Amnon est un garçon lubrique, immature, irresponsable, séducteur et brutal. L’une des paroles les plus révélatrices à son sujet est ce que l’auteur dit de lui immédiatement après le viol de Tamar : « Puis Amnon eut pour elle une forte aversion, plus forte que n’avait été son amour » (v. 15). Nous sommes en présence d’un enfant gâté qui est devenu un homme dévoyé.
Si, à ce moment-là, David avait exercé la justice comme il aurait dû en tant que chef de l’État, l’histoire des quelques années suivantes aurait été radicalement différente.
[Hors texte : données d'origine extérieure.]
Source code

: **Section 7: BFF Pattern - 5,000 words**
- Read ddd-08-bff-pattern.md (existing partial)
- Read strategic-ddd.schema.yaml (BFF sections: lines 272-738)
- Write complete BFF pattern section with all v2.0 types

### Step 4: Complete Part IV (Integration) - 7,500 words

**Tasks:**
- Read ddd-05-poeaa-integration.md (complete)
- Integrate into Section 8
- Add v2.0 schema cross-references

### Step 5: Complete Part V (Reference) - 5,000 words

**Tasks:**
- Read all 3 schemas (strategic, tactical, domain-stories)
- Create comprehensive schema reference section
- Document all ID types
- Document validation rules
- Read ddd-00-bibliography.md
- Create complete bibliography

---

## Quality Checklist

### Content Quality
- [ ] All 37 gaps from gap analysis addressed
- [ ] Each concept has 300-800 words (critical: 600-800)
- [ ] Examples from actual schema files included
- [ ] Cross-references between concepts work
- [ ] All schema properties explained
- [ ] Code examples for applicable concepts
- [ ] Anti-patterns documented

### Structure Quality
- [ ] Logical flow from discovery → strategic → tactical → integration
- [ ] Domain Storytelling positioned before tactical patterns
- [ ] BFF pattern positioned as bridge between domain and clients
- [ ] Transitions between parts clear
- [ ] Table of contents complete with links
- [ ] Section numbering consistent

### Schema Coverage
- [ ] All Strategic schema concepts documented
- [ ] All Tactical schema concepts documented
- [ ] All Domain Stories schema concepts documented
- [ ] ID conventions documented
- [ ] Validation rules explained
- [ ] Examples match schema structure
En fait, David se rend coupable des mêmes fautes qu’Éli (voir 1 Samuel 3 et la méditation du 13 août) : il voit ses fils mal agir, mais ne fait rien pour les corriger. S’il avait mis Amnon en face des sanctions que la loi imposait dans ces conditions, non seulement il aurait fortement découragé les autres enfants à s’écarter de la voie droite, mais il aurait également montré qu’il prenait à cœur ce qui était arrivé à sa fille ; il aurait ainsi atténué l’amertume profonde et le désir de vengeance qu’a nourris Absalom, le vrai frère de Tamar, et qui le pousseront au meurtre d’Amnon.
Absalom est un personnage étrange. Il tient à juste titre Amnon pour responsable de son acte odieux. Incapable de trouver un appui dans le système juridique que son propre père a contourné, il choisit la voie de la vengeance, puis doit fuir la colère de son père. Il n’aurait évidemment pas dû tuer Amnon, mais jusqu’ici il est présenté comme un homme plus attachant et plus attaché à la discipline que celui qu’il a assassiné. Il sait cependant que David ne peut pas tolérer ce meurtre ; c’est pourquoi il s’enfuit, abandonnant son père à sa folie et à son indécision.
Les relations entre pères et fils sont rarement gratifiantes et simples. Mais le comportement de David, mis en parallèle avec celui d’Éli, quelques chapitres avant, illustre le genre de désastres qui se produisent dans une famille où le père, aussi aimant, indulgent, pieux et héroïque qu’il soit, ne met jamais ses enfants en face de leurs responsabilités, ne les corrige pas lorsqu’ils s’écartent du droit chemin. La négligence coupable de David à l’égard d’Amnon et d’Absalom n’était pas une première : elle s’inscrivait tout naturellement dans la droite ligne de ses faiblesses morales et familiales, alors que les garçons étaient encore dans leurs langes.